*** Opening Supplied records ***
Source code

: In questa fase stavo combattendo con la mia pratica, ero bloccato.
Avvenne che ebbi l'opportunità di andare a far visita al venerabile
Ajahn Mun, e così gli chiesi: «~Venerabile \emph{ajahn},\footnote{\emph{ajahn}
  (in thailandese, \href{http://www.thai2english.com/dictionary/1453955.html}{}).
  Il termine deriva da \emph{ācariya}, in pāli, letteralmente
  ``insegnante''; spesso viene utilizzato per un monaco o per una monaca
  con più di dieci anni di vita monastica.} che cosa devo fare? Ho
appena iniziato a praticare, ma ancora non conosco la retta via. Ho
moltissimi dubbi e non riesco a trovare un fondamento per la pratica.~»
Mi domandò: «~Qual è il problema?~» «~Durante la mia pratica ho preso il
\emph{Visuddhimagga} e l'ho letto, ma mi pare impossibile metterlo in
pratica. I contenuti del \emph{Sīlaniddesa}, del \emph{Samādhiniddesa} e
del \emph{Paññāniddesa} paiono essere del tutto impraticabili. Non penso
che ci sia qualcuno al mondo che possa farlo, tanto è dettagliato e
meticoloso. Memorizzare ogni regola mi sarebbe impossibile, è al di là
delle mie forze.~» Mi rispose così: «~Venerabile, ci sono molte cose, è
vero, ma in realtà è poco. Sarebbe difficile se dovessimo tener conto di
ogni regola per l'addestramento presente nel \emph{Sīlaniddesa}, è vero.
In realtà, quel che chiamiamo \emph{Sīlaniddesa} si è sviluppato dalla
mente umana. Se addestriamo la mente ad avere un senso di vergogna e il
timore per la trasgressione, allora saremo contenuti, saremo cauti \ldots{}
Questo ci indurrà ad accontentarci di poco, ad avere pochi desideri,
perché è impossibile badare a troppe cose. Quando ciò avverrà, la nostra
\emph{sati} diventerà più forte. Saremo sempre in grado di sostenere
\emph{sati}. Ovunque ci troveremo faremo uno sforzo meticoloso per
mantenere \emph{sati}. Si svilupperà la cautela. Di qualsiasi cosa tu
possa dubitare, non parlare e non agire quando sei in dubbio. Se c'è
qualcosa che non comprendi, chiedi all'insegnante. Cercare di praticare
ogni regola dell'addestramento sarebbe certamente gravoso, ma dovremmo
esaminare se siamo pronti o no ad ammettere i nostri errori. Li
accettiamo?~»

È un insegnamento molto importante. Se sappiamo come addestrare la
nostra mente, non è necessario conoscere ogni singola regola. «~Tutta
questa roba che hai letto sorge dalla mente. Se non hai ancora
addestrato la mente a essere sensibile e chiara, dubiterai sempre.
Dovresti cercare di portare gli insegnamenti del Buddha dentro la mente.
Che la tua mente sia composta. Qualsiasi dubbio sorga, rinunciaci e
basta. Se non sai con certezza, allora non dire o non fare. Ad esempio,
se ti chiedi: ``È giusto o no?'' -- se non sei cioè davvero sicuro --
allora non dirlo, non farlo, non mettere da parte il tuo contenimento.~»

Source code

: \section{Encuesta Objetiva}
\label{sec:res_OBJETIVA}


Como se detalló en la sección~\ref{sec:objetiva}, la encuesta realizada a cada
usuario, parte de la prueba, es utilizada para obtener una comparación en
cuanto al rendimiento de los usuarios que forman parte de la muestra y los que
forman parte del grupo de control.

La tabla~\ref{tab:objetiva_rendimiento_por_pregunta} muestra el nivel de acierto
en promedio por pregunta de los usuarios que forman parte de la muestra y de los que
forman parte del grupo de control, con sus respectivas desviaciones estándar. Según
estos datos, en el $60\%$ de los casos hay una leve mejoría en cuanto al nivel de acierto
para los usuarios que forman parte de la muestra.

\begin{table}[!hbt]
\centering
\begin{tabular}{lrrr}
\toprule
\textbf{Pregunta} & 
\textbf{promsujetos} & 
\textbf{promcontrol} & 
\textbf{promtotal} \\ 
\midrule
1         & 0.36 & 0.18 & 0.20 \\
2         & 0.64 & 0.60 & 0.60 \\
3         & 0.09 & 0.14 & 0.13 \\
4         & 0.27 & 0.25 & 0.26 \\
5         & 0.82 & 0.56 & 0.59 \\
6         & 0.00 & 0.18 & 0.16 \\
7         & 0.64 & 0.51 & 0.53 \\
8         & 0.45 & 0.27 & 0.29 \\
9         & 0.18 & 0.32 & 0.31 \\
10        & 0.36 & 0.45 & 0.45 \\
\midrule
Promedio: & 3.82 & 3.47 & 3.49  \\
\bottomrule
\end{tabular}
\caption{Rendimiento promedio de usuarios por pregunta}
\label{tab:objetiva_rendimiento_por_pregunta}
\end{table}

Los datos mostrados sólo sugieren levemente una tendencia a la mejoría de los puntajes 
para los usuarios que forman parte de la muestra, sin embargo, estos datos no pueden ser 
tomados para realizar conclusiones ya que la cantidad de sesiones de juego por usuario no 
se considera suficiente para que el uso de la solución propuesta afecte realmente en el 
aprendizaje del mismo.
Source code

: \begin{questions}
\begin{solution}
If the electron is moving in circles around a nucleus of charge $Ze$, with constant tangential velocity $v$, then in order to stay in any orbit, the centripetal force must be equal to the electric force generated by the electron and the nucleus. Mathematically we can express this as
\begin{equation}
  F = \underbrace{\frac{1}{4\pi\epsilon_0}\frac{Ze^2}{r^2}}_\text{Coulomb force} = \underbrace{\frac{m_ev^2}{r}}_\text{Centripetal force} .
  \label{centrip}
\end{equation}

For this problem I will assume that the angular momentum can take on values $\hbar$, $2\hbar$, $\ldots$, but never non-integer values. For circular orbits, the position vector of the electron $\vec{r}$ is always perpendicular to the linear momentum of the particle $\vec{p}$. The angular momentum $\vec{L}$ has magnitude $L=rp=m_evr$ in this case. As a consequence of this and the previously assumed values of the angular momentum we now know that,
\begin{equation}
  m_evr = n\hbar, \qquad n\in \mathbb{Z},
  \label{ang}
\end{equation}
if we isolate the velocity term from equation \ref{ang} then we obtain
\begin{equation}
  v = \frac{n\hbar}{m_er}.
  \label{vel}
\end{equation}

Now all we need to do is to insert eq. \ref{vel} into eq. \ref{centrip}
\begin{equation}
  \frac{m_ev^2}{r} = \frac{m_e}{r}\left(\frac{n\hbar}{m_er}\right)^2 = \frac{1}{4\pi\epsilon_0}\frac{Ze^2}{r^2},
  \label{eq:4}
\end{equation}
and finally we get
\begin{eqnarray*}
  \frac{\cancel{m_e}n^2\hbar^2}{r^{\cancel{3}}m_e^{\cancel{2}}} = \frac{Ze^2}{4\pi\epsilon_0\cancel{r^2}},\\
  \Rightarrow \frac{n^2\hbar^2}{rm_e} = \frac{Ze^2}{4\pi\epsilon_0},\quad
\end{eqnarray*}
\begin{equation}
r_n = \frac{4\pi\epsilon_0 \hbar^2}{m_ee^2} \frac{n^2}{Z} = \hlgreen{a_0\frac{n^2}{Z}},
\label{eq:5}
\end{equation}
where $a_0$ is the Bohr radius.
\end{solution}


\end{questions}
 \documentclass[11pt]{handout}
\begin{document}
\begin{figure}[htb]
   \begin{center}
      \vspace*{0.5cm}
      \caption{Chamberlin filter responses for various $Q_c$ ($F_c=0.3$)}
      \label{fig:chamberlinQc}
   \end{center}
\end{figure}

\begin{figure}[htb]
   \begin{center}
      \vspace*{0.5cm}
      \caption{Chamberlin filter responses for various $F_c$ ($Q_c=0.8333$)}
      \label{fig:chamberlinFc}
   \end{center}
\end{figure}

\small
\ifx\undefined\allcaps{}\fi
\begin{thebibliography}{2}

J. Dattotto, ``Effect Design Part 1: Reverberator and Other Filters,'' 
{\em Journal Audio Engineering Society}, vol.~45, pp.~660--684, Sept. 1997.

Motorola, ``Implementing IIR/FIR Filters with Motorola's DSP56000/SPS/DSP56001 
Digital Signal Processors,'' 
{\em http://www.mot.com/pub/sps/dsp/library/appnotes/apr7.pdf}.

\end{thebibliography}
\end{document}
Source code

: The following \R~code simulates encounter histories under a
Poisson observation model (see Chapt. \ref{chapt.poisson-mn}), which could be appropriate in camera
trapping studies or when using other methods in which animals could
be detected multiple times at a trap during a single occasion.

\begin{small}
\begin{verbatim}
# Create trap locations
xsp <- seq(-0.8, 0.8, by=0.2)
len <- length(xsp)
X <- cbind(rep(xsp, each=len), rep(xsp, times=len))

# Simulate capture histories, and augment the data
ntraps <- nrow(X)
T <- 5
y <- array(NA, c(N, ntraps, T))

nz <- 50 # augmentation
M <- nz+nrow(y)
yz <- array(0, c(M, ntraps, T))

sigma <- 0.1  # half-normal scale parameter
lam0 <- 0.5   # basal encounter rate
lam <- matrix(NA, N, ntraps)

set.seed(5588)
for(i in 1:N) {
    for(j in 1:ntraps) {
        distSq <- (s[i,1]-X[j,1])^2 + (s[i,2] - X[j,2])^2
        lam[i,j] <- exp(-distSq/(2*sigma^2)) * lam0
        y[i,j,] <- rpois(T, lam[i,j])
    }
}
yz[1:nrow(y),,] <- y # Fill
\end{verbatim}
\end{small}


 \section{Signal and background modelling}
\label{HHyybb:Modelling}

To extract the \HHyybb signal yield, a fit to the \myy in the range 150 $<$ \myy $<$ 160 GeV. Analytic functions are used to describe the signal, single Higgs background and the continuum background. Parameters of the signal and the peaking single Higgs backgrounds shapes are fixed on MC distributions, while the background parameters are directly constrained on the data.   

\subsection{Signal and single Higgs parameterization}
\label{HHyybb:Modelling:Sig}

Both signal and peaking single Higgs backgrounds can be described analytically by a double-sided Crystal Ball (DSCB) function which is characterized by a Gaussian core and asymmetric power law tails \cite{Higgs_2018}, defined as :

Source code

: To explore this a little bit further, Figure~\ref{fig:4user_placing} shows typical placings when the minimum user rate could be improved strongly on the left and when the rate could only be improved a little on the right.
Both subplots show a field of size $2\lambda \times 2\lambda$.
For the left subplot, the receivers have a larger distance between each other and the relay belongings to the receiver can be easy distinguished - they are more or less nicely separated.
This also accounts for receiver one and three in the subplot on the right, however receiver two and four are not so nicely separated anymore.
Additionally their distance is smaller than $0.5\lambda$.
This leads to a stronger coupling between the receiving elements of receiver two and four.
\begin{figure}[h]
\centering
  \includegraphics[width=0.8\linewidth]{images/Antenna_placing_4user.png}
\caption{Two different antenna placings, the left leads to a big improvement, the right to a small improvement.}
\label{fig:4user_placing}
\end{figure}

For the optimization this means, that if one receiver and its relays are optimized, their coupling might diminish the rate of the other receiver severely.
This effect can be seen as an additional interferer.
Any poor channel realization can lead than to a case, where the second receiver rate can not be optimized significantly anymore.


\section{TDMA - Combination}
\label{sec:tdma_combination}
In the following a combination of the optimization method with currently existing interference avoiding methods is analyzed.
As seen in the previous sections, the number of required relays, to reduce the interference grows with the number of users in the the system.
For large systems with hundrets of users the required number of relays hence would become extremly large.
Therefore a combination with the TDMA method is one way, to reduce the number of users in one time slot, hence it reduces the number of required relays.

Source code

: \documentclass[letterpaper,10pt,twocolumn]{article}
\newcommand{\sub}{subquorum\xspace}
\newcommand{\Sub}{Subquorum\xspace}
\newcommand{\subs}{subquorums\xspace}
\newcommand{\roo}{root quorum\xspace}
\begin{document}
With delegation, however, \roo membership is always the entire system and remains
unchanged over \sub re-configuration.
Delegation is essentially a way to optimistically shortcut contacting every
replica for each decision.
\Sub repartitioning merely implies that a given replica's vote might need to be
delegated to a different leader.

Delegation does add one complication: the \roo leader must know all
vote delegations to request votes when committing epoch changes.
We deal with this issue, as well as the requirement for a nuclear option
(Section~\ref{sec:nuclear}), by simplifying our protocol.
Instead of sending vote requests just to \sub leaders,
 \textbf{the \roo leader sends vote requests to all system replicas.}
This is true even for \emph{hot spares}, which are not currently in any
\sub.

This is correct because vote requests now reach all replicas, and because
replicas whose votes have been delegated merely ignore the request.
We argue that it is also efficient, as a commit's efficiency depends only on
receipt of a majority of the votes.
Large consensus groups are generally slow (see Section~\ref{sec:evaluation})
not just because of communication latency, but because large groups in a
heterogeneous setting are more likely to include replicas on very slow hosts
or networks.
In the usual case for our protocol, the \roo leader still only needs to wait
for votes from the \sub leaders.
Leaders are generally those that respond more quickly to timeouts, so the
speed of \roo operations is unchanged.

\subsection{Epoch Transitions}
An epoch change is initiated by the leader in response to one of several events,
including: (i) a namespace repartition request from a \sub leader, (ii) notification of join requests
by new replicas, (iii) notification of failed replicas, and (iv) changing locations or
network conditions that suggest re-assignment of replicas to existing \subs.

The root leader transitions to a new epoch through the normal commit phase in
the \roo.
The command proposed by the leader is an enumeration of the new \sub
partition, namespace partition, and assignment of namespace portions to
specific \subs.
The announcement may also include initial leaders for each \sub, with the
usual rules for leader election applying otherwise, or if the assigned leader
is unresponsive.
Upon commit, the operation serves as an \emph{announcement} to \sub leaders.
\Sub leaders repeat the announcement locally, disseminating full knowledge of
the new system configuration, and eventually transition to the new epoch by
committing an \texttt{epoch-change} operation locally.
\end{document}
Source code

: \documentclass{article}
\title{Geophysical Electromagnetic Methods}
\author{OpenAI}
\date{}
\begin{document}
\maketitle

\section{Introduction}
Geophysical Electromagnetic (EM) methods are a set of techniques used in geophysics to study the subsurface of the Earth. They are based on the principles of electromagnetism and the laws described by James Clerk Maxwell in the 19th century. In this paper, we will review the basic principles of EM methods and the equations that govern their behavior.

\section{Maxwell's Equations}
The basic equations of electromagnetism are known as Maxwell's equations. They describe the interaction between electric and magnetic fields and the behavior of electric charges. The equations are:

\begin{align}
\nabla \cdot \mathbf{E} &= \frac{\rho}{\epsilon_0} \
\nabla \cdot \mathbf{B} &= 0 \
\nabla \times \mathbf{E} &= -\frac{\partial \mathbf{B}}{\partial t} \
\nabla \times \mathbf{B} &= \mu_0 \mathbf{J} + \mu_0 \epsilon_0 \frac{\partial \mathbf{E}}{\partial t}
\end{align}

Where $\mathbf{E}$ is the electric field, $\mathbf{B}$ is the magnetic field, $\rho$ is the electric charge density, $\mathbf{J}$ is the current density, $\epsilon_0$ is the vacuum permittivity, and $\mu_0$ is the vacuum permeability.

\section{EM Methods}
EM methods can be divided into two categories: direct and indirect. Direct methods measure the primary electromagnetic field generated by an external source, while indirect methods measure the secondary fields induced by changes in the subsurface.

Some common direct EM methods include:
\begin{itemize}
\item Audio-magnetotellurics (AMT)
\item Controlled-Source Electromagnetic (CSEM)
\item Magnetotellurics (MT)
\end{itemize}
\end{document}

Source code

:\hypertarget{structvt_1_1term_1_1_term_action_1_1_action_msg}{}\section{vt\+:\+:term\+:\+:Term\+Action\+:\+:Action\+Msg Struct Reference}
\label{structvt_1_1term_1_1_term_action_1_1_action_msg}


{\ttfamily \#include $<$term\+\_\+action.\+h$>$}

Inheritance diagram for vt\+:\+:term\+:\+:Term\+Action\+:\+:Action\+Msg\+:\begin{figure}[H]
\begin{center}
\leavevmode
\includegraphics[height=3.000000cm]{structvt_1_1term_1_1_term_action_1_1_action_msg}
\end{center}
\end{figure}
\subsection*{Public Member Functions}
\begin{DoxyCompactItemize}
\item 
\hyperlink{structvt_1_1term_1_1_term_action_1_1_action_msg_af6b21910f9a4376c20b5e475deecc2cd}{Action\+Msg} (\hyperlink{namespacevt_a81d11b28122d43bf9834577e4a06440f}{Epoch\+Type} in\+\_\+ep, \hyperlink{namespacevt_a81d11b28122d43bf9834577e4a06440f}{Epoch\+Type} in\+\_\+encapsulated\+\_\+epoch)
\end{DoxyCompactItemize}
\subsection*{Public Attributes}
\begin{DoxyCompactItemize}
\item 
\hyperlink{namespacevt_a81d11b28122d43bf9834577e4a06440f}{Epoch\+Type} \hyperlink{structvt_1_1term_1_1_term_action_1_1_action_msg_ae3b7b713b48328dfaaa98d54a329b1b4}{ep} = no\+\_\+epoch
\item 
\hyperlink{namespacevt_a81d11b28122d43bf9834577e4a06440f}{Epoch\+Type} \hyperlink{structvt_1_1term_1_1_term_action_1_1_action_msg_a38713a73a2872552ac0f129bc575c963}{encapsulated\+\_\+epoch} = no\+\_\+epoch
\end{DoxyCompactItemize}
*** Closing Supplied records ***
### Assignment
Read through the lines above and collect those that contain the string "ldots".

### Written solution
timore per la trasgressione, allora saremo contenuti, saremo cauti \ldots{}
For this problem I will assume that the angular momentum can take on values $\hbar$, $2\hbar$, $\ldots$, but never non-integer values. For circular orbits, the position vector of the electron $\vec{r}$ is always perpendicular to the linear momentum of the particle $\vec{p}$. The angular momentum $\vec{L}$ has magnitude $L=rp=m_evr$ in this case. As a consequence of this and the previously assumed values of the angular momentum we now know that,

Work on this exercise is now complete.